On that first morning, Charles and I saw our full complement, but by midmorning it was warm and movement slowed. A buck materialized in a grassy swale right below us, tall and perfect, and in possible range at about 400 yards, except he was facing away, looking at a doe. I was uncertain, but it didn’t matter. Keeping his rump to us, he followed the doe and was quickly out of sight in a gully.

That was a beautiful buck, but it was early in the hunt and we were in the land of giants. I could keep looking, but somebody needed to take the first shot. At a minimum, we had better try to get a better look. Charles and I circled around to come in at the head of the draw. As we closed, we saw the doe and guessed the buck was below her out of sight. I crept forward until the ground started to drop. I pushed my pack onto a bush and started to get into position.

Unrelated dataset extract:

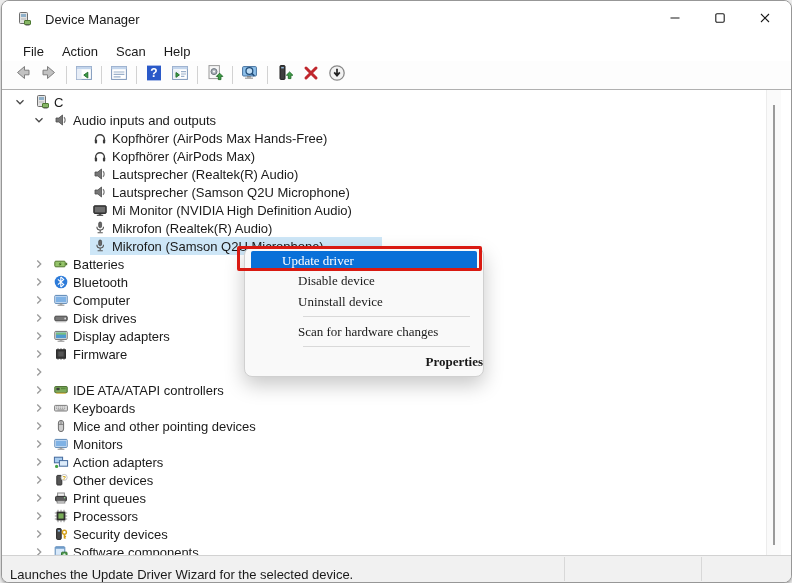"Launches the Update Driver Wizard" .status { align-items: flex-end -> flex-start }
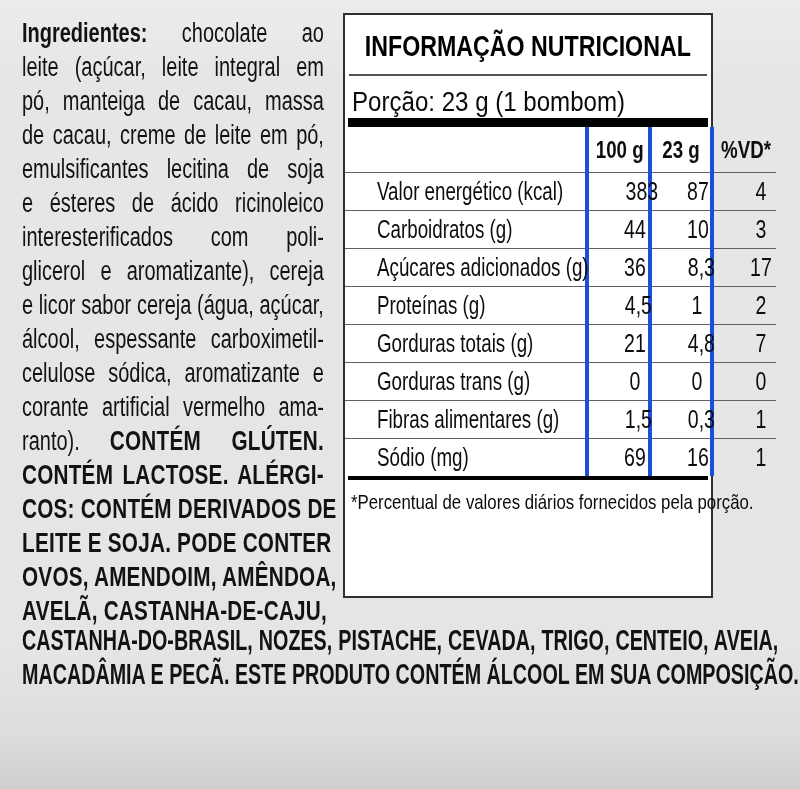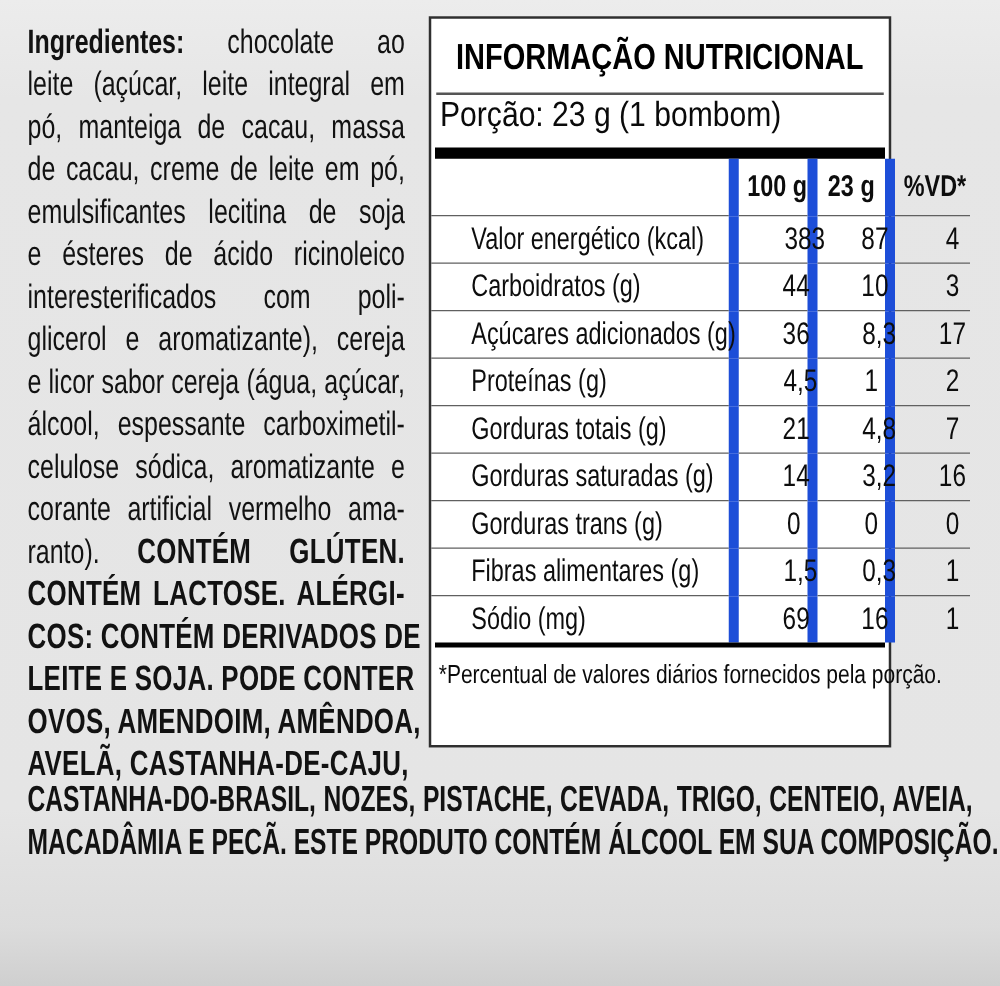"Porção: 23 g (1 bombom)" .portion-row { align-items: flex-start -> flex-end }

I was almost face to face with another doe. She blew up and ran, picking up the other doe, a small buck we hadn’t seen, and the big buck. Dodging through brush, they ran across the draw and up onto a big ridge, and then they stopped in some thick stuff, almost invisible. A few minutes later, the big buck walked off the ridge and vanished into dense oaks.

By now it was pushing midday and was so hot we assumed the buck had gone to bed in the deep shade. Sooner or later he would reappear. We circled back around and camped out in a shady clump that gave us a good vantage point about 300 yards from where the buck should be. An hour passed, then another. We munched Alice’s delicious lunches, wondering if we’d guessed wrong. Maybe give it one more hour.

Charles moved to the right to get a better view of a draw that was the only escape hatch. That’s when I saw a big buck stroll out of the oaks and saunter down the ridge straight toward me. Charles crawled over while I shifted my tripod and rested the Mossberg .300. The buck must have been following an unseen doe. He was moving with purpose, nose down, in and out of brush. He looked too good to pass, but every time he stopped he was hidden. Out of sight for a few minutes, he crossed the brushy bottom, then stood broadside in an open lane at 200 yards. The setup was perfect, but I knew I wobbled as the trigger broke.

The buck jumped high, as if chest shot. There was no sound of the bullet hitting, and he ran left into a thick patch. My brain told me I’d hit low in the chest, but my gut told me I’d shot just under him. If the former, he wasn’t going anywhere. We had a good vantage point and should see him if he came out. We waited an hour and were just about to go down and check when I caught movement to our left, across another draw on an ocotillo flat. A doe. Where had she come from? To her right, behind a yucca, were those antlers? There was our boy, hale and hearty, following right behind her.

The doe went straight away and the buck followed her, offering nothing until they dropped into another cut at 600 yards. The wind was in our faces, so we went fast across the first cut, over the flat, and then slowed down. As expected, they’d stopped in the next cut, doe visible, buck thrashing a mesquite. When he stepped out, he was still straight away, but just 150 yards and going up the far slope. I had a long, narrow target. This time, the Edge TLR bullet impacted and easily brought down the Gray Ghost. I had glassed, hiked, and hunted hard for a true trophy.